DIRECTIONS FOR THIS TASK =>
From the line containing "0px; font-family: Liberation" through the last line of the entries, set down every line exactly and add nothing.

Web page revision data
□ □ □

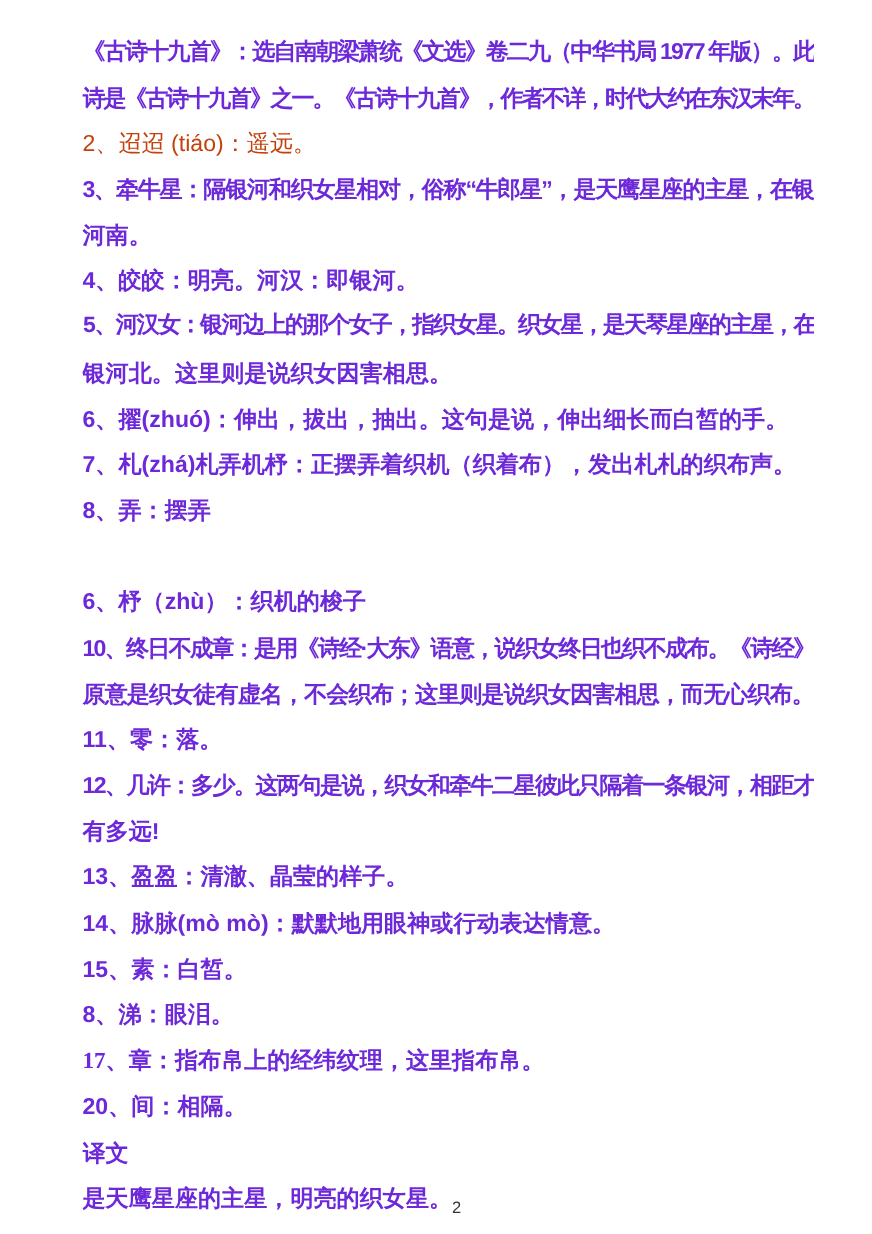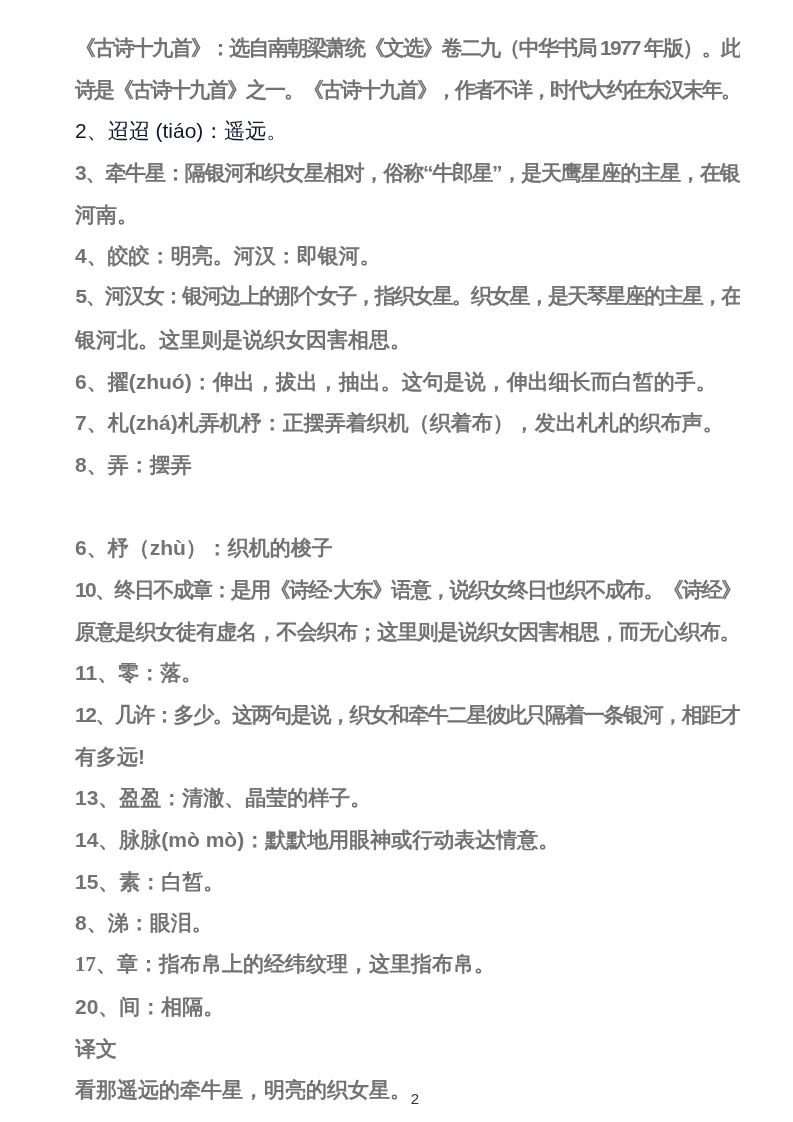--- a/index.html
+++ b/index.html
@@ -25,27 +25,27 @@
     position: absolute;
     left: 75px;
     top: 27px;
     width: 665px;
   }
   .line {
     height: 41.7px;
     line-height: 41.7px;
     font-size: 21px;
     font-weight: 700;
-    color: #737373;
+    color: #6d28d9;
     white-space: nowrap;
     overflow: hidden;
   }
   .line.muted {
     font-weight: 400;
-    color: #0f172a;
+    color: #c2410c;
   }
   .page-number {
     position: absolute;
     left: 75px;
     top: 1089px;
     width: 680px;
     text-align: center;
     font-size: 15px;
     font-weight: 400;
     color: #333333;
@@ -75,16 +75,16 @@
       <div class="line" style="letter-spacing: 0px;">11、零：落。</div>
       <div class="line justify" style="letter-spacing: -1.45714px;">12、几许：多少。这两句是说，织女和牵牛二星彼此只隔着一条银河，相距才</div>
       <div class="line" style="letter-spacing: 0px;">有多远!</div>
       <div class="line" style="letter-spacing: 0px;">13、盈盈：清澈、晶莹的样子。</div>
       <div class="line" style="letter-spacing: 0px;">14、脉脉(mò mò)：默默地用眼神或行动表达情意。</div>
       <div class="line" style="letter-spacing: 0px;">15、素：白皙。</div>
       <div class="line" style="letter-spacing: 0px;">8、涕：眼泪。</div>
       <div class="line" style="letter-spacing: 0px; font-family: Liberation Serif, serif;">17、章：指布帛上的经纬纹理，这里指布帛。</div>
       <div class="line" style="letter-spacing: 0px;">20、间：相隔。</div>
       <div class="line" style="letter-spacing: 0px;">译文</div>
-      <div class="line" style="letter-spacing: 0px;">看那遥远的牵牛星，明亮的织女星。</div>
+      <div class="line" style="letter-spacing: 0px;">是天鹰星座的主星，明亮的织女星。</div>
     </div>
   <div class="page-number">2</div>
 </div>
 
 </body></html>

□ □ □

RESULT FOR THIS EXERCISE =>
       <div class="line" style="letter-spacing: 0px; font-family: Liberation Serif, serif;">17、章：指布帛上的经纬纹理，这里指布帛。</div>
       <div class="line" style="letter-spacing: 0px;">20、间：相隔。</div>
       <div class="line" style="letter-spacing: 0px;">译文</div>
-      <div class="line" style="letter-spacing: 0px;">看那遥远的牵牛星，明亮的织女星。</div>
+      <div class="line" style="letter-spacing: 0px;">是天鹰星座的主星，明亮的织女星。</div>
     </div>
   <div class="page-number">2</div>
 </div>
 
 </body></html>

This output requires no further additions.